## What you will do
Reproduce verbatim all of the data given below, but do not carry over the images.

Material to process section start

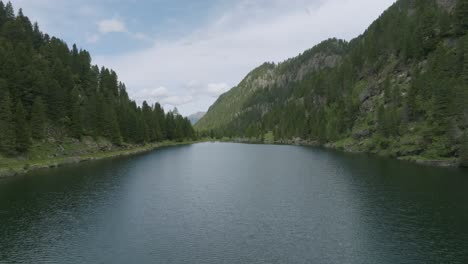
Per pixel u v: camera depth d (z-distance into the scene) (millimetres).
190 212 51969
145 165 104438
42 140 108625
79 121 125562
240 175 85062
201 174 87000
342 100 194500
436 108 102250
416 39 142875
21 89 110500
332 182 73250
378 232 42500
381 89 157625
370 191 63156
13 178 77312
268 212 51750
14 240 40156
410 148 108125
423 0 175500
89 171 89750
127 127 161000
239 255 36406
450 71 111188
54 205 55000
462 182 68250
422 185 66625
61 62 143625
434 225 44312
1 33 139875
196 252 37188
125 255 36344
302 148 172875
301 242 39875
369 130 144750
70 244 39188
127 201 58375
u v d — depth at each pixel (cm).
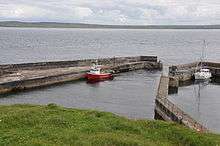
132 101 6656
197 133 2780
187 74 9425
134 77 9725
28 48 19162
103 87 8056
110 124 2792
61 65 9706
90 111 3197
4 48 18550
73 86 8012
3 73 7900
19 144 2123
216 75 10288
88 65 10362
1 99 6450
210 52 19575
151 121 2980
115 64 10919
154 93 7475
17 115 2764
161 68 11669
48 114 2948
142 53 18188
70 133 2431
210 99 7138
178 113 4491
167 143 2530
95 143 2295
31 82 7388
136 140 2420
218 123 5238
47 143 2180
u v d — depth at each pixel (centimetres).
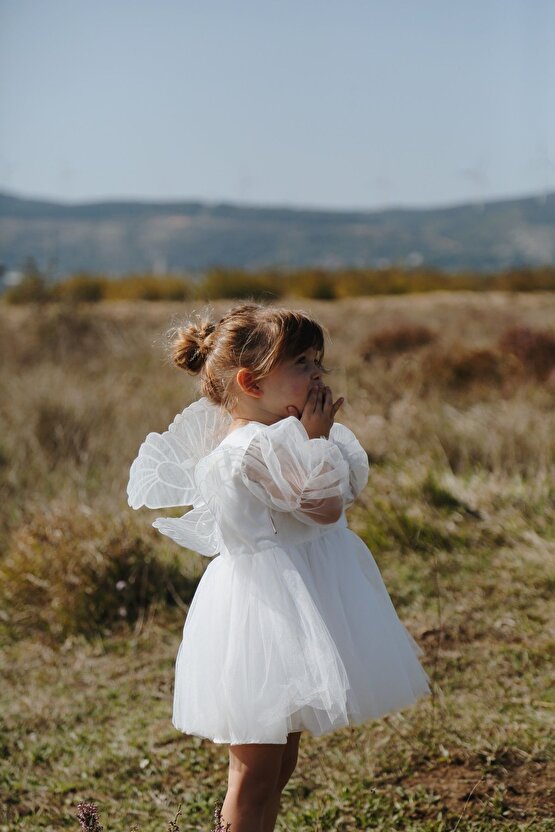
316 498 261
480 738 366
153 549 577
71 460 768
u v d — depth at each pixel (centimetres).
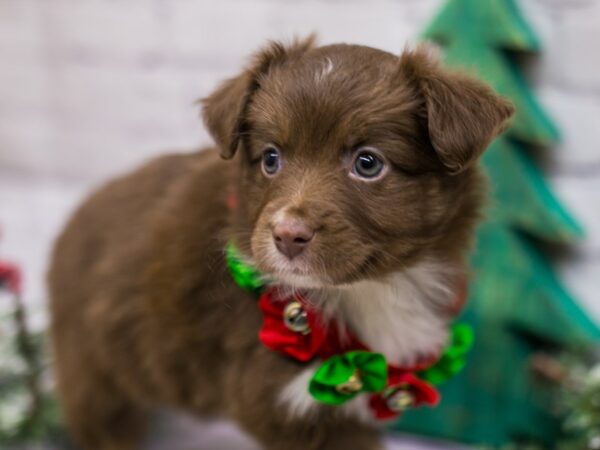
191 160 46
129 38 65
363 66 36
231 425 57
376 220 35
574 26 51
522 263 51
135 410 51
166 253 42
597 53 51
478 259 51
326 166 35
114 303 45
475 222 40
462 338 42
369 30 58
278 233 33
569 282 53
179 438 56
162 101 66
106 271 45
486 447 52
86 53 67
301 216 33
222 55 63
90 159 69
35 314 61
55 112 69
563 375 50
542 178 53
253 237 35
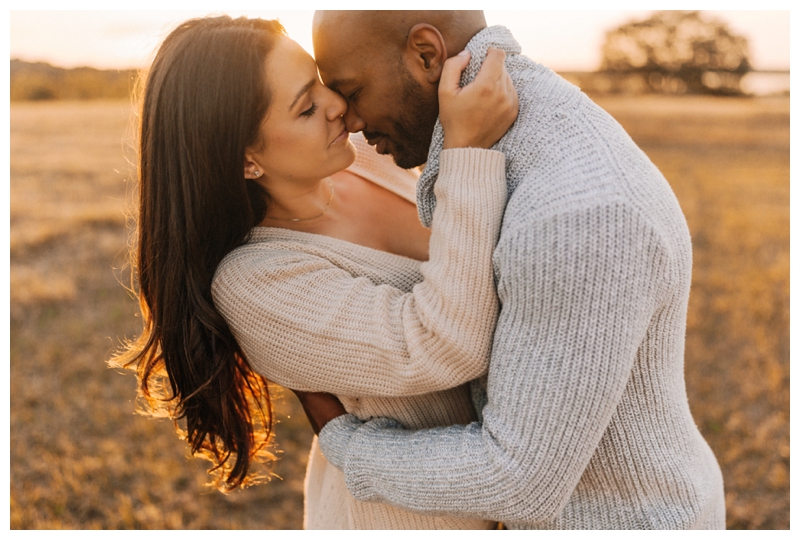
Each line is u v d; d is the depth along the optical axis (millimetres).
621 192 1079
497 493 1161
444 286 1214
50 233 8180
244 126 1343
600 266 1057
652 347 1208
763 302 5758
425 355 1257
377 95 1354
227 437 1641
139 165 1514
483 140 1236
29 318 5711
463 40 1311
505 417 1153
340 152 1451
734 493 3521
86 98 27344
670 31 32594
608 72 33531
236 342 1533
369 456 1351
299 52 1369
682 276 1190
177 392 1606
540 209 1104
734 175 12742
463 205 1193
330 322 1348
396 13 1283
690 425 1354
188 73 1345
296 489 3684
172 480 3713
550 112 1209
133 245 1705
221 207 1436
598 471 1285
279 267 1413
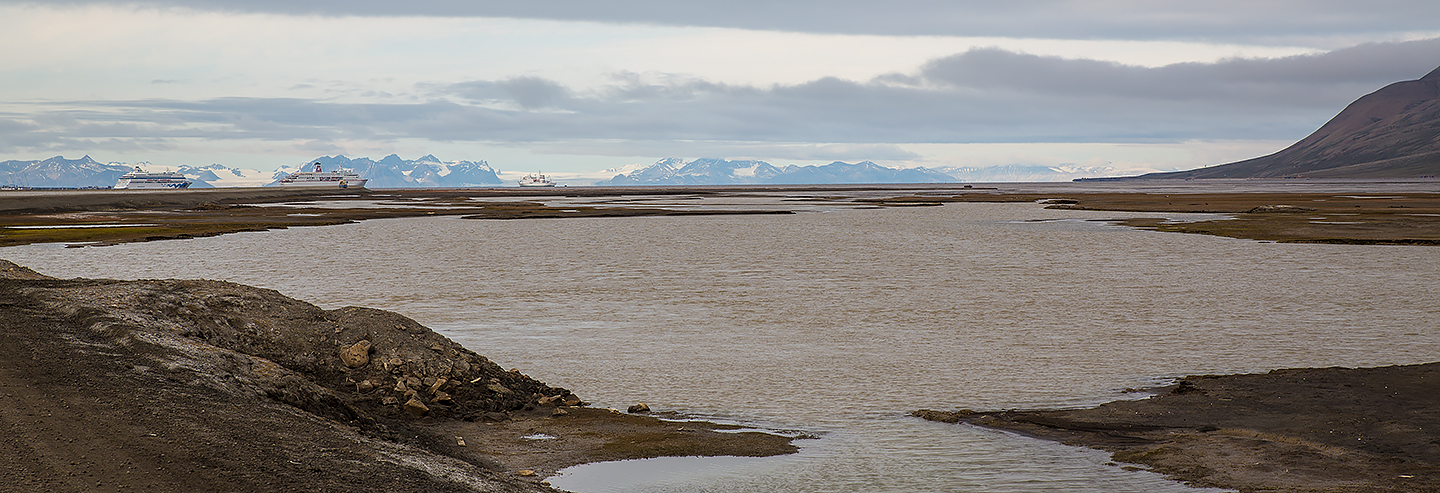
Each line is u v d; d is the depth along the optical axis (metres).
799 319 42.34
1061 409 25.75
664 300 48.88
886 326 40.31
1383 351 33.72
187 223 115.19
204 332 24.91
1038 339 36.88
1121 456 21.14
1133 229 106.19
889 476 20.03
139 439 17.05
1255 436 22.36
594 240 93.50
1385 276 57.91
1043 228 110.00
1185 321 41.19
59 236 90.25
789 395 27.72
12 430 16.73
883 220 131.12
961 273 61.91
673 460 21.14
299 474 16.34
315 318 27.56
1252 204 168.75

Material to process section end

## Task solution
Per pixel u v: camera depth d (z-distance into the scene) (millimetres).
190 212 51969
145 165 104438
42 140 108625
79 121 125562
240 175 85062
201 174 87000
342 100 194500
436 108 102250
416 39 142875
21 89 110500
332 182 73250
378 232 42500
381 89 157625
370 191 63156
13 178 77312
268 212 51750
14 240 40156
410 148 108125
423 0 175500
89 171 89750
127 127 161000
239 255 36406
450 71 111188
54 205 55000
462 182 68250
422 185 66625
61 62 143625
434 225 44312
1 33 139875
196 252 37188
125 255 36344
302 148 172875
301 242 39875
369 130 144750
70 244 39188
127 201 58375
u v d — depth at each pixel (cm).
132 101 6656
197 133 2780
187 74 9425
134 77 9725
28 48 19162
103 87 8056
110 124 2792
61 65 9706
90 111 3197
4 48 18550
73 86 8012
3 73 7900
19 144 2123
216 75 10288
88 65 10362
1 99 6450
210 52 19575
151 121 2980
115 64 10919
154 93 7475
17 115 2764
161 68 11669
48 114 2948
142 53 18188
70 133 2431
210 99 7138
178 113 4491
167 143 2530
95 143 2295
31 82 7388
136 140 2420
218 123 5238
47 143 2180
u v d — depth at each pixel (centimetres).
316 498 261
480 738 366
153 549 577
71 460 768
u v d — depth at each pixel (centimetres).
191 160 46
129 38 65
363 66 36
231 425 57
376 220 35
574 26 51
522 263 51
135 410 51
166 253 42
597 53 51
478 259 51
326 166 35
114 303 45
475 222 40
462 338 42
369 30 58
278 233 33
569 282 53
179 438 56
162 101 66
106 271 45
486 447 52
86 53 67
301 216 33
222 55 63
90 159 69
35 314 61
55 112 69
563 375 50
542 178 53
253 237 35
Each line is u v d; d is the depth along the optical axis (millimetres).
621 192 1079
497 493 1161
444 286 1214
50 233 8180
244 126 1343
600 266 1057
652 347 1208
763 302 5758
425 355 1257
377 95 1354
227 437 1641
139 165 1514
483 140 1236
29 318 5711
463 40 1311
505 417 1153
340 152 1451
734 493 3521
86 98 27344
670 31 32594
608 72 33531
236 342 1533
369 456 1351
299 52 1369
682 276 1190
177 392 1606
540 209 1104
734 175 12742
463 205 1193
330 322 1348
396 13 1283
690 425 1354
188 73 1345
296 489 3684
172 480 3713
550 112 1209
133 245 1705
221 207 1436
598 471 1285
279 267 1413
Each line is u v d; d is the depth along the optical axis (metres).
799 319 42.34
1061 409 25.75
664 300 48.88
886 326 40.31
1383 351 33.72
187 223 115.19
204 332 24.91
1038 339 36.88
1121 456 21.14
1133 229 106.19
889 476 20.03
139 439 17.05
1255 436 22.36
594 240 93.50
1385 276 57.91
1043 228 110.00
1185 321 41.19
59 236 90.25
789 395 27.72
12 430 16.73
883 220 131.12
961 273 61.91
673 460 21.14
299 474 16.34
315 318 27.56
1252 204 168.75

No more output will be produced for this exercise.